The overriding issue and source of confusion, both on scientific and political levels, is C. botulinum. FDA guidelines dictate that a 12-log reduction in C. botulinum levels is required to completely eliminate the spore in shelf-stable, non-refrigerated products. Micro filtration, flash pasteurization and HPP each only provide a 5-log reduction in spores, requiring product to be both distributed and stored at cold temperatures to inhibit germination. Therefore, Harmless Harvest, Coco Community and Rebel Kitchen all contain some level of C. botulinum, but maintaining cold temperatures during transportation and the existence of competing bacteria prevent spores from growing.
“If you are going to use micro filtration technology, you have to present data to inspector and have them approve it,” said Longfield. “[Harmless Harvest] presented it to their inspector in California, and the inspector approved it. Does that mean that is an acceptable way to go? That’s highly questionable. In conversations with experts in that field, they’ve made it abundantly clear as to why the FDA has never approved micro filtration as a method for controlling C. botulinum spores, which is because you can’t guarantee all the time that you eliminate 100 percent of the spores.”

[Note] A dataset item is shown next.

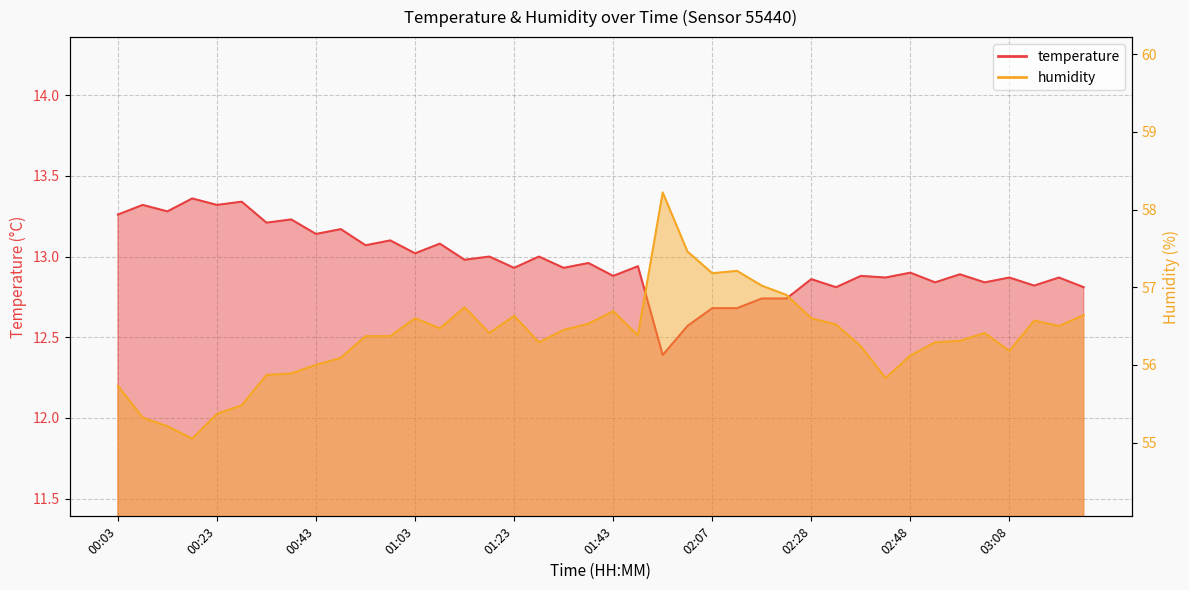

Reading right to left, transcribe all the data shown in this chart.

temperature: 03:23=12.8	03:18=12.9	03:13=12.8	03:08=12.9	03:03=12.8	02:58=12.9	02:53=12.8	02:48=12.9	02:43=12.9	02:38=12.9	02:33=12.8	02:28=12.9	02:23=12.7	02:18=12.7	02:13=12.7	02:07=12.7	02:03=12.6	01:57=12.4	01:48=12.9	01:43=12.9	01:37=13.0	01:33=12.9	01:27=13.0	01:23=12.9	01:17=13.0	01:13=13.0	01:07=13.1	01:03=13.0	00:57=13.1	00:53=13.1	00:47=13.2	00:43=13.1	00:37=13.2	00:33=13.2	00:27=13.3	00:23=13.3	00:18=13.4	00:13=13.3	00:07=13.3	00:03=13.3
humidity: 03:23=56.6	03:18=56.5	03:13=56.6	03:08=56.2	03:03=56.4	02:58=56.3	02:53=56.3	02:48=56.1	02:43=55.8	02:38=56.2	02:33=56.5	02:28=56.6	02:23=56.9	02:18=57.0	02:13=57.2	02:07=57.2	02:03=57.5	01:57=58.2	01:48=56.4	01:43=56.7	01:37=56.5	01:33=56.5	01:27=56.3	01:23=56.6	01:17=56.4	01:13=56.7	01:07=56.5	01:03=56.6	00:57=56.4	00:53=56.4	00:47=56.1	00:43=56.0	00:37=55.9	00:33=55.9	00:27=55.5	00:23=55.4	00:18=55.0	00:13=55.2	00:07=55.3	00:03=55.7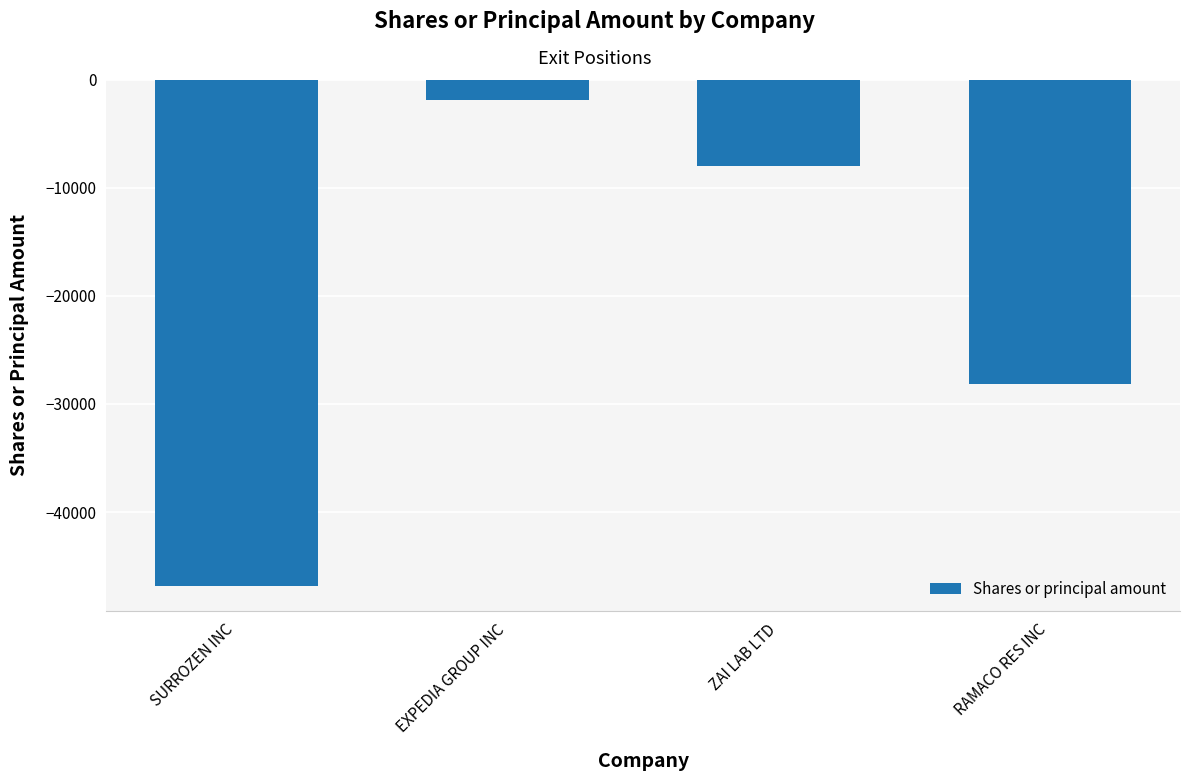

Between SURROZEN INC and ZAI LAB LTD, which is larger?

ZAI LAB LTD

Longfield added that an accepted log reduction for refrigerated products would be scientifically redundant because cold temperatures should prevent germination and growth of spores.
At Hiperbaric, Longfield has helped launch the “Cold Pressure Verified” program, a consumer education initiative in which participating companies, upon approval of submitted data and the completion of a third-party safety audit, will be allowed to use a Cold Pressure Verified seal on product labeling. She said the idea was to help guide the FDA and U.S. Department of Agriculture on how technology should be viewed from a food safety perspective, and not to advocate for a particular method over another.
“I’m not going to tell anyone to use HPP just because,” said Longfield. “If HPP doesn’t add value to your product, it’s not a good business decision. If it is going to put your company at risk because of food safety, it’s not a good business decision.
On the retail side, Seattle-based independent broker Craig Decker said he has observed retailers becoming more receptive to HPP and similarly processed beverages in recent years.
“I haven’t heard from any retailers whether they are more or less resistant to any particular product because of the technology used,” said Decker. “There’s always been an assumption that it was safe. There hasn’t been an issue with safety.”
Decker said that shelf life and logistical costs related to shipping are driving retailer decisions on HPP beverages, rather than technology. He said that if sales were strong, that would likely offset any overhead expenses.
“I don’t think retailers are going out there to manufacturing trade shows and looking for this technology,” Decker said. “It is relevant to them as much as it provides dollar signs. If there’s related growth in percentage of sales, then it’s a big deal.”